▶ [Task objective]
Every line below from the one containing "Screening examination. Female" through the one containing "- lesion 1 (tumor, upper" is to be printed exactly, with the pictures omitted.

BEGIN Records for this task

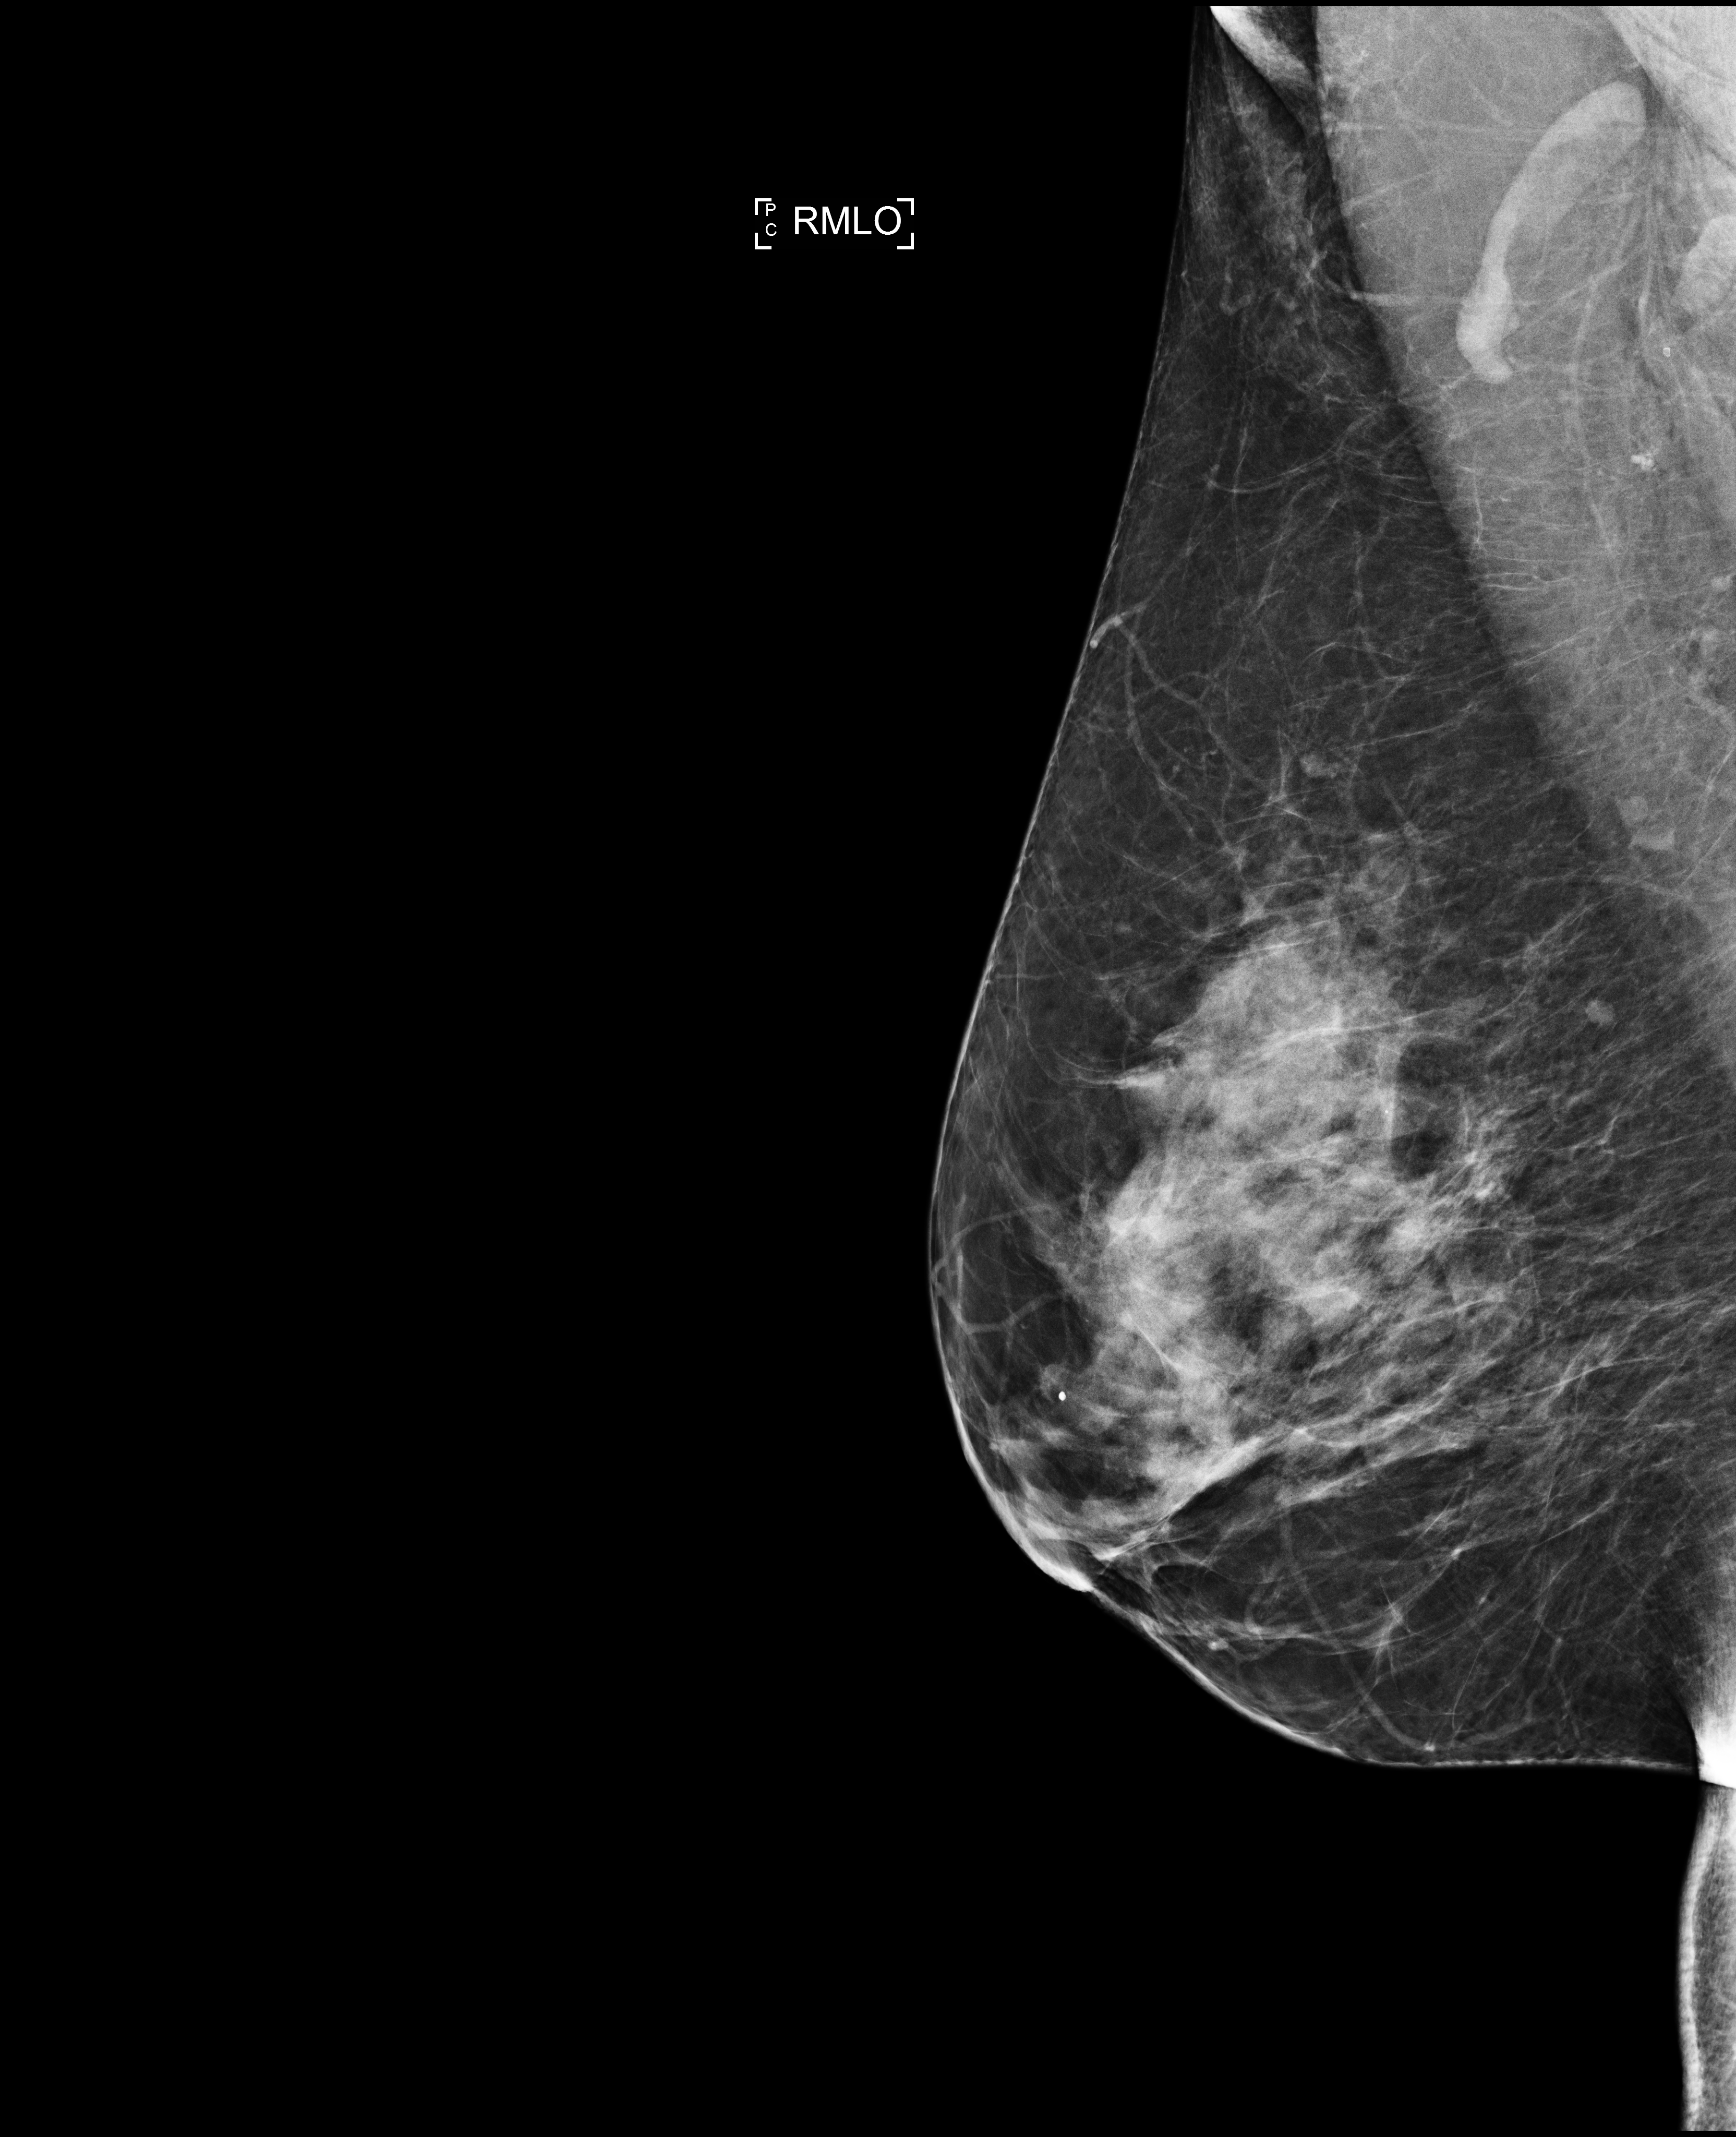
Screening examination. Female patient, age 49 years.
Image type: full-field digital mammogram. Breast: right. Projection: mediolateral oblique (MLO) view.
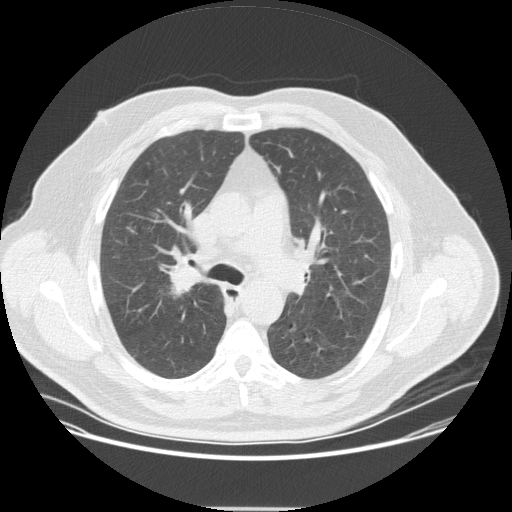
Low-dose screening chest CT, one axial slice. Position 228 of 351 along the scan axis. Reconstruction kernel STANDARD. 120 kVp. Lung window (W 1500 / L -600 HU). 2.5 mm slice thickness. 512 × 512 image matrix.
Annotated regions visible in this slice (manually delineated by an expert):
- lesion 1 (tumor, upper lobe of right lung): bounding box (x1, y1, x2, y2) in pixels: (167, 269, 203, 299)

END Records for this task
BEGIN Records for this task

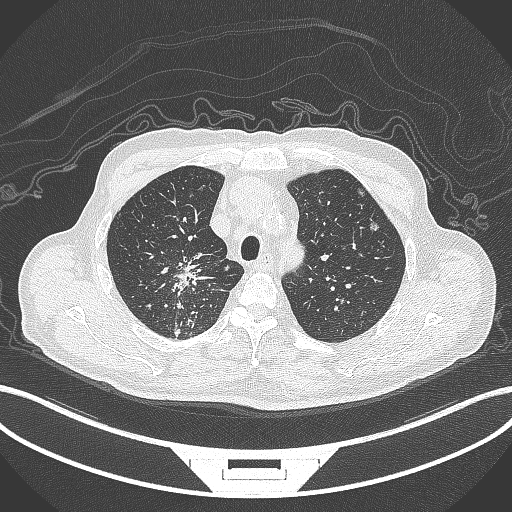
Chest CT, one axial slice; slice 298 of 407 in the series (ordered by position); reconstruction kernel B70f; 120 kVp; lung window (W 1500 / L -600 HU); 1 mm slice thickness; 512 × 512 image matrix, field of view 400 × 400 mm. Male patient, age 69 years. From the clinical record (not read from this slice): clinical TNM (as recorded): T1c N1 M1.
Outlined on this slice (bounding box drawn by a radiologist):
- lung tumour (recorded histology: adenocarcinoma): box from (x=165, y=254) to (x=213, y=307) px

END Records for this task

▶ [Solution below]
Screening examination. Female patient, age 49 years.
Image type: full-field digital mammogram. Breast: right. Projection: mediolateral oblique (MLO) view.
Low-dose screening chest CT, one axial slice. Position 228 of 351 along the scan axis. Reconstruction kernel STANDARD. 120 kVp. Lung window (W 1500 / L -600 HU). 2.5 mm slice thickness. 512 × 512 image matrix.
Annotated regions visible in this slice (manually delineated by an expert):
- lesion 1 (tumor, upper lobe of right lung): bounding box (x1, y1, x2, y2) in pixels: (167, 269, 203, 299)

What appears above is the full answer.